• [ESTRATTO DEL TESTO]
Se così non fosse, ci troveremmo,
difatti, di fronte ad una irragionevole ed illegittima
applicazione di una doppia sanzione per un medesimo
comportamento (ritardo nel pagamento), dal momento che
la maggiorazione del 10% semestrale di cui al 6° comma
dell'art. 27 l. 689/81, avendo già di per sé funzione
sanzionatoria e non risarcitoria (Cfr., sul punto, Corte
costituzionale n. 308/1999) ed essendo stata prevista in
via generale per tutte le sanzioni amministrative,
qualora applicata alle contravvenzioni al C.d.S.,
andrebbe inammissibilmente ad aggiungersi alla sanzione
già prevista, dal cit. art. 203 C.d.S., per il ritardato
pagamento di queste ultime, con conseguente violazione
del principio di specialità di cui all'art. 9 stessa l.
689/81 (secondo cui, quando uno stesso fatto è punito da
una disposizione penale e da una disposizione che
prevede una sanzione amministrativa, ovvero da una
pluralità di disposizioni che prevedono sanzioni
amministrative, si ! applica la disposizione speciale).

• [COMPITI DA SVOLGERE]
1: Nel brano sulle sanzioni per ritardato pagamento, quale pronuncia della Corte costituzionale viene richiamata a proposito della funzione sanzionatoria della maggiorazione del 10%?
2: Riprendi il brano sulle sanzioni per ritardato pagamento e prosegui il ragionamento a partire dall'ultima frase.

• [DATI GREZZI]
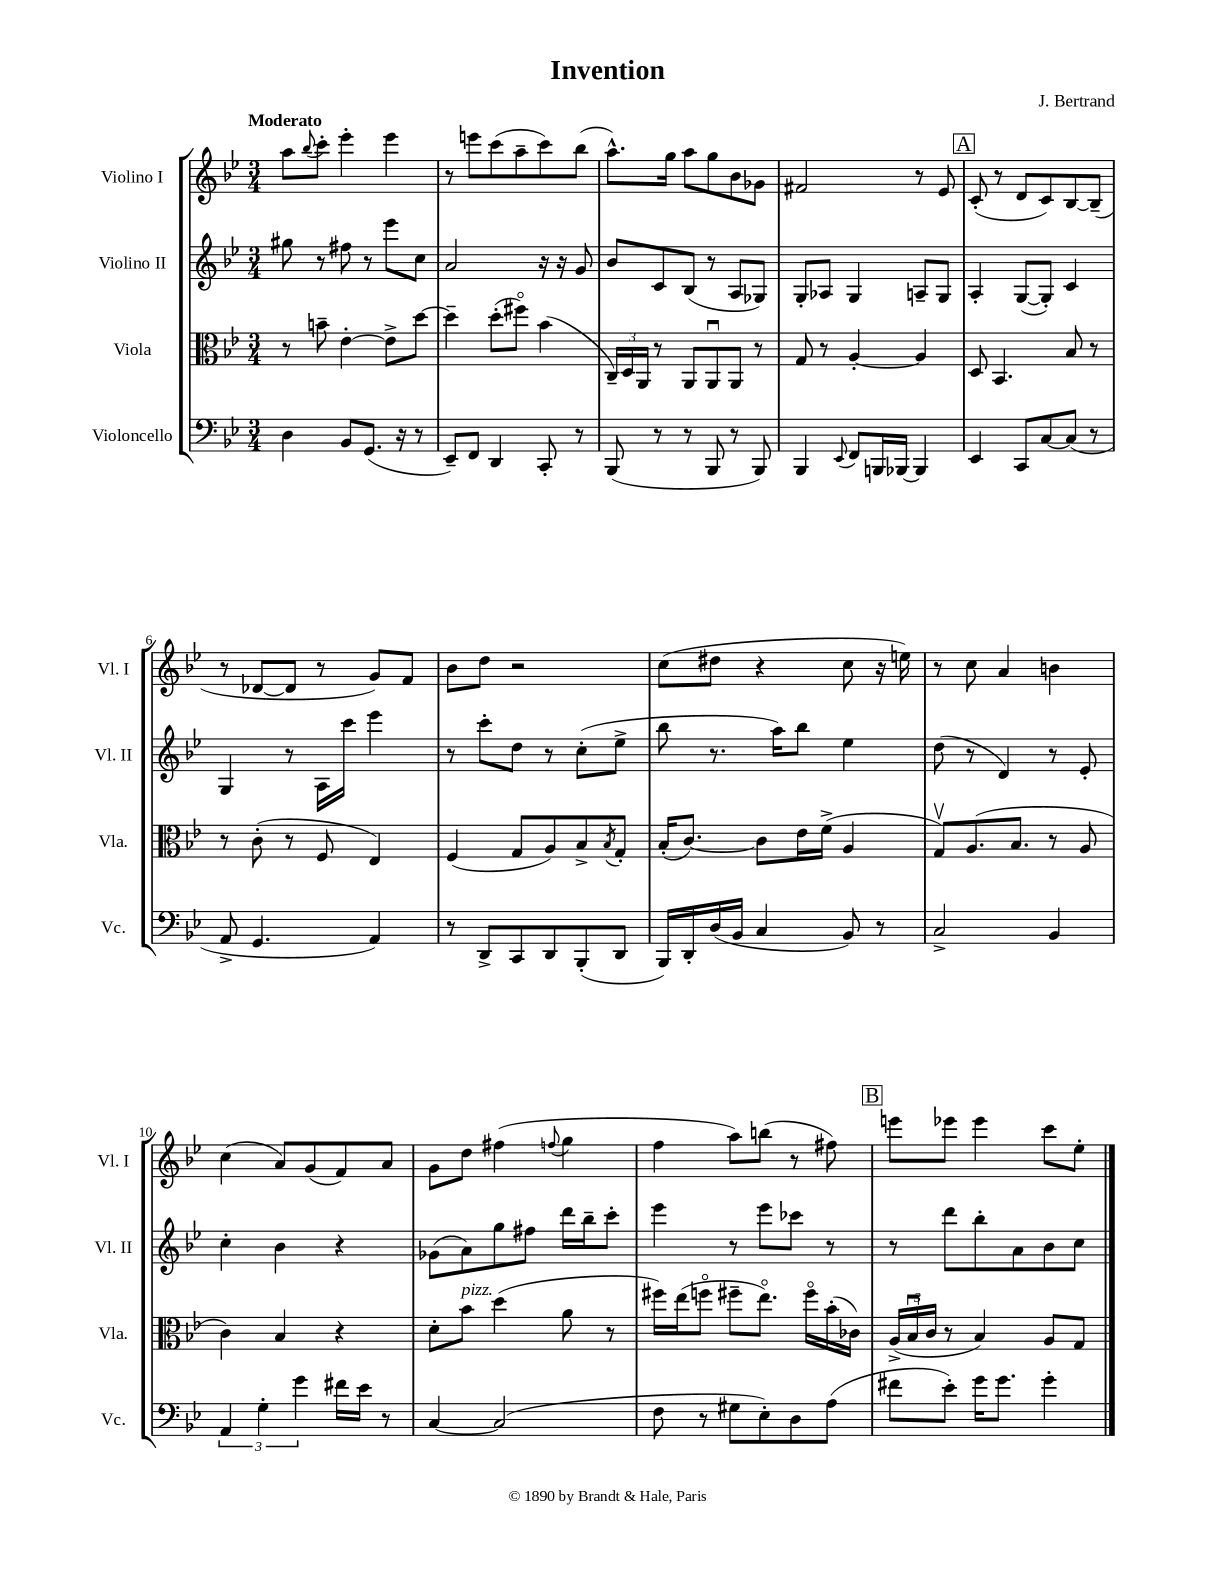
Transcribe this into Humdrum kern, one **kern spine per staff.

**kern	**kern	**kern	**kern
*staff4	*staff3	*staff2	*staff1
*clefF4	*clefC3	*clefG2	*clefG2
*k[b-e-]	*k[b-e-]	*k[b-e-]	*k[b-e-]
*M3/4	*M3/4	*M3/4	*M3/4
4D	8r	8gg#	8aa
.	.	.	8qqbb-
.	8b~	8r	8ccc'
8BB-	[4e-'	8ff#	4eee-'
(8.GG	.	8r	.
.	8e-^]	8eee-	4eee-
16r	.	.	.
8r	[8dd	8cc	.
=	=	=	=
8EE-~)	4dd~]	2a	8r
8FF	.	.	8eee
4DD	(8dd'	.	(8ccc
.	8ff#o)	.	8aa~
8CC'	(4b-	16r	8ccc)
.	.	16r	.
8r	.	8g	(8bb-
=	=	=	=
(8BBB-	24C~)	8b-	8.aa^^)
.	24D	.	.
.	24AA	.	.
8r	8r	8c	.
.	.	.	16gg
8r	8AA	(8B-	8aa
8BBB-	8AAu	8r	8gg
8r	8AA	8A	8b-
8BBB-)	8r	8G-)	8g-
=	=	=	=
4BBB-	8G	8G'	2f#
.	8r	8A-	.
8qqEE-	.	.	.
8FF	[4A'	4G	.
16BBB	.	.	.
[16BBB-	.	.	.
4BBB-]	4A]	8A~	8r
.	.	8G	8e-
=	=	=	=
4EE-	8D	4A'	(8c'
.	4.BB-	.	8r
8CC	.	([8G	8d
[8C	.	8G'])	8c)
(8C]	8B-	4c	[8B-
8r	8r	.	(8B-~]
=	=	=	=
8AA^	8r	4G	8r
4.GG	(8c'	.	[8d-
.	8r	8r	8d-]
.	8F	16A	8r
.	.	16ccc	.
4AA)	4E-)	4eee-	8g)
.	.	.	8f
=	=	=	=
8r	(4F	8r	8b-
8DD^	.	8ccc'	8dd
8CC	8G	8dd	2r
8DD	8A)	8r	.
(8BBB-'	8B-^	(8cc'	.
.	8qB-	.	.
8DD	8G'	8ee-^	.
=	=	=	=
16BBB-)	(16B-'	8bb-	(8cc
16DD'	[8.c)	.	.
(16D	.	8.r	8dd#
16BB-	.	.	.
4C	8c]	.	4r
.	.	16aa)	.
.	16e-	8bb-	.
.	(16f^	.	.
8BB-)	4A	4ee-	8cc
8r	.	.	16r
.	.	.	16ee)
=	=	=	=
2C^	8Gv)	(8dd	8r
.	(8.A	8r	8cc
.	.	4d)	4a
.	8.B-	.	.
4BB-	8r	8r	4b
.	8A	8e-'	.
=	=	=	=
6AA	4c)	4cc'	(4cc
6G'	.	.	.
.	4B-	4b-	8a)
6g	.	.	.
.	.	.	(8g
16f#	4r	4r	8f)
16e-	.	.	.
8r	.	.	8a
=	=	=	=
[4C	8d'	(8g-	8g
.	8b-	8a)	8dd
(2C]	(4dd	8gg	(4ff#
.	.	8ff#	.
.	.	.	8qqff
.	8a	16ddd	4gg
.	.	16bb-~	.
.	8r	8ccc'	.
=	=	=	=
8F	16ff#)	4eee-	4ff
.	(16ee-	.	.
8r	8ffo	.	.
8G#	8ff#~	8r	8aa)
8E-')	8.ee-o)	8eee-	(8bb
8D	.	8ccc-	8r
.	16ff#o	.	.
(8A	(16b-'	8r	8ff#)
.	16c-)	.	.
=	=	=	=
8f#	(24A^	8r	8eee
.	24B-u	.	.
.	24c	.	.
8e-')	8r	8ddd	8eee-
16g	4B-)	8bb-'	4eee-
8.g	.	.	.
.	.	8a	.
4g'	8A	8b-	8ccc
.	8G	8cc	8ee-'
==	==	==	==
*-	*-	*-	*-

• [RISPOSTE AI COMPITI]
1: Corte costituzionale n. 308/1999.

2:
In definitiva, stando al quadro
giurisprudenziale nettamente delineatosi in materia, è
da ritenersi che, per le sanzioni relative a violazioni
del C.d.S. e contenute in verbali non pagati e non
opposti (o per i quali v'è stato rigetto del ricorso
amministrativo o all'A.G.), l'Ente Impositore e
l'Equitalia, nonostante l'art. 206 C.d.S. rinvii alle
norme previste in materia di riscossione dall'art. 27 l.
689/81, non possano pretendere il pagamento della
maggiorazione sanzionatoria di cui all'art. 27 co. 6
stessa l. 689/81. >
Sotto diverso profilo, va poi
considerato che la non debenza delle suddette
maggiorazioni comporta anche la conseguente diminuzione
dell'entità del compenso dovuto all'Ente di Riscossione
(c.d. aggio), dovendo lo stesso essere logicamente
ricalcolato sulla base della sola sanzione applicabile
ex art. 203 C.d.S. (metà del massimo edittale), ossia
sulla base di una somma di gran lunga minore rispetto a
quella riportata nella cartella.
Inoltre, dato che il compenso
dell'Equitalia risulta normalmente iscritto a ruolo
senza alcuna spiegazione circa la base di calcolo, il
tasso ed il periodo di mora applicati, la cartella
risulterà nulla per mancanza dei requisiti della
certezza e della liquidità del relativo credito -
nullità rilevabile, anche d'ufficio, in ogni stato e
grado del giudizio, trattandosi di presupposti
dell'azione esecutiva (Cfr. Cass., Sez. III, nr.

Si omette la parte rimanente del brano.